Why didn't Mexican cities pass better building code laws before then? 

RELATED: "Why Natural Disasters Are Worse For Poor Countries" by Ryan McMaken

Well, it turns out that they did have building codes before then, but merely passing laws doesn't actually solve problems. Prior to this week's quake — while commenting on Hurricane Harvey — Bret Stephens at the New York Times recalled: 

Why do richer countries fare so much better than poorer ones when it comes to natural disasters? It isn’t just better regulation. I grew up in Mexico City, which adopted stringent building codes following a devastating earthquake in 1957. That didn’t save the city in the 1985 earthquake, when we learned that those codes had been flouted for years by lax or corrupt building inspectors, and thousands of people were buried under the rubble of shoddy construction. Regulation is only as good, or bad, as its enforcement. 

So, for nearly 30 years leading up to the 1985 quake, new, improved building codes had been in place. but it seems that — as one Mexico City engineer described it — enforcement was "very lax."

But why did they ignore them? Was it part of just an amorphous tolerance for doing a lousy job? As Walter Block recently noted, we can't just blame corruption: 

They can have all the regulations and “safety standards” they want in poverty-stricken nations such as [Bangladesh]. Either these bureaucratic rules will be ignored, or, if they are rigidly upheld and enforced, then virtually no new houses will be built, and almost all extant houses will have to be torn down. Why? Since this country is so poor, it cannot possibly live “up” to these modern, western, regulations and “safety standards.”

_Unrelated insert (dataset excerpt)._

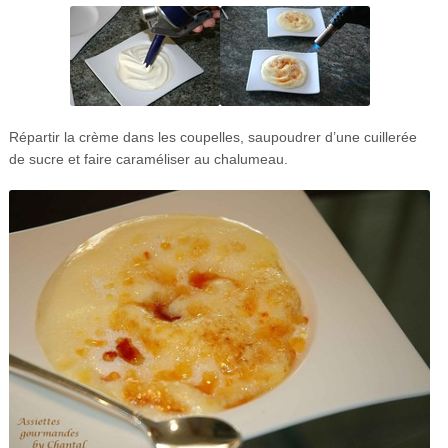
Répartir la crème dans les coupelles, saupoudrer d’une cuillerée
de sucre et faire caraméliser au chalumeau.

In most cases, people don't ignore building codes because they're sociopaths who don't care about the safety of their customers.

Thanks to the existence of greed, of course, there's always the temptation to skimp on safety in order to pad profits, and just hope things work out. But in wealthy nations, there are numerous incentives beyond government regulation to not do this: (1) insurance companies may refuse to insure structures that are of questionable safety, and (2) there are well-developed legal systems that facilitate lawsuits against negligent builders. 

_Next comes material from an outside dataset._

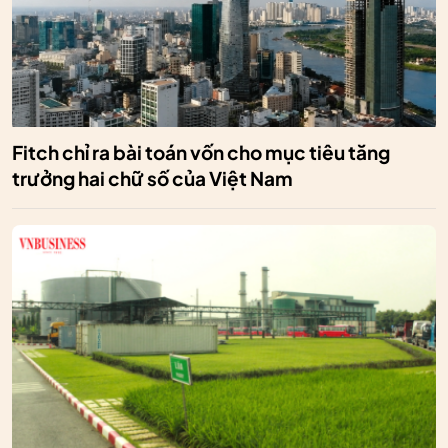
Fitch chỉ ra bài toán vốn cho mục tiêu tăng
trưởng hai chữ số của Việt Nam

But perhaps most importantly: consumers of housing and office space in wealthy countries can more often afford to pay for units in buildings where expensive retrofits and safety features have been added. In poor countries, by contrast, consumers are far less likely to be able to afford buildings constructed to specifications that would be considered run-of-the-mill in wealthier areas. Given that producers can only set prices at levels their customers can afford to pay, builders will build accordingly. 

The end result is that in wealthy areas, paying close attention to code regulations may shave some profitability off a building project. But in a poor country — as Block correctly suggests — rigid enforcement is more likely to totally erase profitability, and prevent new construction from being built at all. On other words, the opportunity cost of building a modern, earthquake-proof building in a poor country is much higher. 

So what's the solution? 

As Stephens points out: "Every child knows that houses of brick are safer than houses of wood or straw — and therefore cost more to build." Mexicans — of course — are already well aware that the ideal solution is to produce high quality housing for everyone. The problem is that sort of thing is expensive. 

Unfortunately, the answer to this conundrum is the same as with building to withstand hurricanes and other natural disasters:  bulding wealth is the only true long term solution. 

City councils can pass building code laws all day long, but as long as residents lacks the incomes necessary to afford housing, offices, and factory space that's built to withstand earthquakes, there will always be an especially large incentive to cut corners on construction. Innocent people will suffer as a result.